▶ [The task] Find every line with the string "ILAsm" in the material below and copy it.

::: Exercise inputs :::

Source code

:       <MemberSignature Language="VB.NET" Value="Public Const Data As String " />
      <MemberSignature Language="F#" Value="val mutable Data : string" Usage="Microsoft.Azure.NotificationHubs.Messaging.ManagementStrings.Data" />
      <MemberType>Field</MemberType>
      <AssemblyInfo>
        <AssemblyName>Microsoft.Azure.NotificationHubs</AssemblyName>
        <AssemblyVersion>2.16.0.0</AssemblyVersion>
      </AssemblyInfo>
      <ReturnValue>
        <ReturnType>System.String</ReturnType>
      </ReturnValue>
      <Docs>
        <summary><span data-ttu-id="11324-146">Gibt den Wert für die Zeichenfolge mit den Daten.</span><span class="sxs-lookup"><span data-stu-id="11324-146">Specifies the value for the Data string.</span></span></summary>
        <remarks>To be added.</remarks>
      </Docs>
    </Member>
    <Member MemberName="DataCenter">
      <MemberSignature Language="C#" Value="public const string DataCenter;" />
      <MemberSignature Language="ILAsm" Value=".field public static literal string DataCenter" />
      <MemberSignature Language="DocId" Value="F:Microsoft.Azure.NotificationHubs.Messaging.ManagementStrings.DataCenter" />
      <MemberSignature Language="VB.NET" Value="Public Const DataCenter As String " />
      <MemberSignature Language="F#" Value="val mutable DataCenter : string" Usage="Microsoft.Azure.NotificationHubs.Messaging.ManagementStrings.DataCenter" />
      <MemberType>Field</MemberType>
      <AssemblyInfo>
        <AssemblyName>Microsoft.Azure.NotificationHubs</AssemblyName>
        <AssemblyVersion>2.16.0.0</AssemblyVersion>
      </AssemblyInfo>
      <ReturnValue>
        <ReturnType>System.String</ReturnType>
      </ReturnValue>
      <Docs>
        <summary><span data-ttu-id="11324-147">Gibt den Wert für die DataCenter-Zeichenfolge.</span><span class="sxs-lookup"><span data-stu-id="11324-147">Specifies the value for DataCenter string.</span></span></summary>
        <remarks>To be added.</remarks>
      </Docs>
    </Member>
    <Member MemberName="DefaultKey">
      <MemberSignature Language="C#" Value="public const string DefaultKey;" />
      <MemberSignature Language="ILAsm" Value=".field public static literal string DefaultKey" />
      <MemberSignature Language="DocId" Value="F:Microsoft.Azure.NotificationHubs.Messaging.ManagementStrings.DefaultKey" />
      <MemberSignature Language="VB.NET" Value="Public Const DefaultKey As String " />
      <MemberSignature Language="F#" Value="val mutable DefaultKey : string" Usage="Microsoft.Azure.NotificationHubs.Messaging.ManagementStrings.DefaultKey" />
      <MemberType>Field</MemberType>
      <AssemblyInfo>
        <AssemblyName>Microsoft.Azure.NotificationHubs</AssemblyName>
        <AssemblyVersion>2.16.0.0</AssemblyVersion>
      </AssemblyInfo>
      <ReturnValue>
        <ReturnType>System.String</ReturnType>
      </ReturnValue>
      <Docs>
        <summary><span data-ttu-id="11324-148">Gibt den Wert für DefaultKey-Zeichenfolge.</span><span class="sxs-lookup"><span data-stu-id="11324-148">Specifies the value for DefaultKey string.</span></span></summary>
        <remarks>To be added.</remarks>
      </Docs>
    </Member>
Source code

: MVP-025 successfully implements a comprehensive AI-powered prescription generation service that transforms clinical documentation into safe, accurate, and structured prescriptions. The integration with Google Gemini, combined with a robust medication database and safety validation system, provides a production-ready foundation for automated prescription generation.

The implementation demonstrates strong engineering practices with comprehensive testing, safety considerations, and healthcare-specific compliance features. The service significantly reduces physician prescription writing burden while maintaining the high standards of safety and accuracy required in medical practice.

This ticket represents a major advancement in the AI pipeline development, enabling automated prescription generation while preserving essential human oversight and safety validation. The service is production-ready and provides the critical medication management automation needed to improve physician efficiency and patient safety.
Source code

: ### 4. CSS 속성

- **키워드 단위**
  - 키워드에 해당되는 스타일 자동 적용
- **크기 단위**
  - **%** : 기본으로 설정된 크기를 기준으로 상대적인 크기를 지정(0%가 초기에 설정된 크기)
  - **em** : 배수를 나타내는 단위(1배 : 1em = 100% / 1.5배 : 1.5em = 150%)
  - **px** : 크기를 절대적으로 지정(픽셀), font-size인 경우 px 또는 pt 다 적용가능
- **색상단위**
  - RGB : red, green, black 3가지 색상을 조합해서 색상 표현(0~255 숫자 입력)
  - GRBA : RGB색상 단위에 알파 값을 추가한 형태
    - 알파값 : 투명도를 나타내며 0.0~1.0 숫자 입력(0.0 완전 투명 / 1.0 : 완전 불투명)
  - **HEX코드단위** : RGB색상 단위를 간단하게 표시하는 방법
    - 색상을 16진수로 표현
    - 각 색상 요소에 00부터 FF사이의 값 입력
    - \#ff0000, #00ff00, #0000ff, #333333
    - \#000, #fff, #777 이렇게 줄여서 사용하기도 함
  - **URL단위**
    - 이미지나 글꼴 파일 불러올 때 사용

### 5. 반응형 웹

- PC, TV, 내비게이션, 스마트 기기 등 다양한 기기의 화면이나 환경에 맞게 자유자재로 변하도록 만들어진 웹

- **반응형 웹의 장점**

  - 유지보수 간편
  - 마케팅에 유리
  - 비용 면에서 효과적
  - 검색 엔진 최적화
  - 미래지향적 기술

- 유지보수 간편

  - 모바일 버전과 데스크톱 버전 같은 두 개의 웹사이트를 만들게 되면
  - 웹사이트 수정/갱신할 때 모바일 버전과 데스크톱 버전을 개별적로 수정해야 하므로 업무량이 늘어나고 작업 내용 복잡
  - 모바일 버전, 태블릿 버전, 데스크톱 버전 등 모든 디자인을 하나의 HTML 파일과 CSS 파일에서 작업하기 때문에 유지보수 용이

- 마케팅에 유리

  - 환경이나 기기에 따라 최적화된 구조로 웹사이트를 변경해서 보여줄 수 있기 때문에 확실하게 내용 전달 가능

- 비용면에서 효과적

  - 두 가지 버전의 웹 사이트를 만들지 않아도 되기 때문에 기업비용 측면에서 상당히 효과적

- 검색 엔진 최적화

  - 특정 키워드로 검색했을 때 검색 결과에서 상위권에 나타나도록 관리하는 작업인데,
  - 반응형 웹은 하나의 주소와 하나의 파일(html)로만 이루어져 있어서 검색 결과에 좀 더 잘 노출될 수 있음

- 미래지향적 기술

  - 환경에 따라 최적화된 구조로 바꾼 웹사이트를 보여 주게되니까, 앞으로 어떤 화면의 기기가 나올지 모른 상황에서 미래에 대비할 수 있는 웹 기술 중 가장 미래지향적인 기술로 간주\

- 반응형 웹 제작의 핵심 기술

:::

▶ [Exercise result]
      <MemberSignature Language="ILAsm" Value=".field public static literal string DataCenter" />
      <MemberSignature Language="ILAsm" Value=".field public static literal string DefaultKey" />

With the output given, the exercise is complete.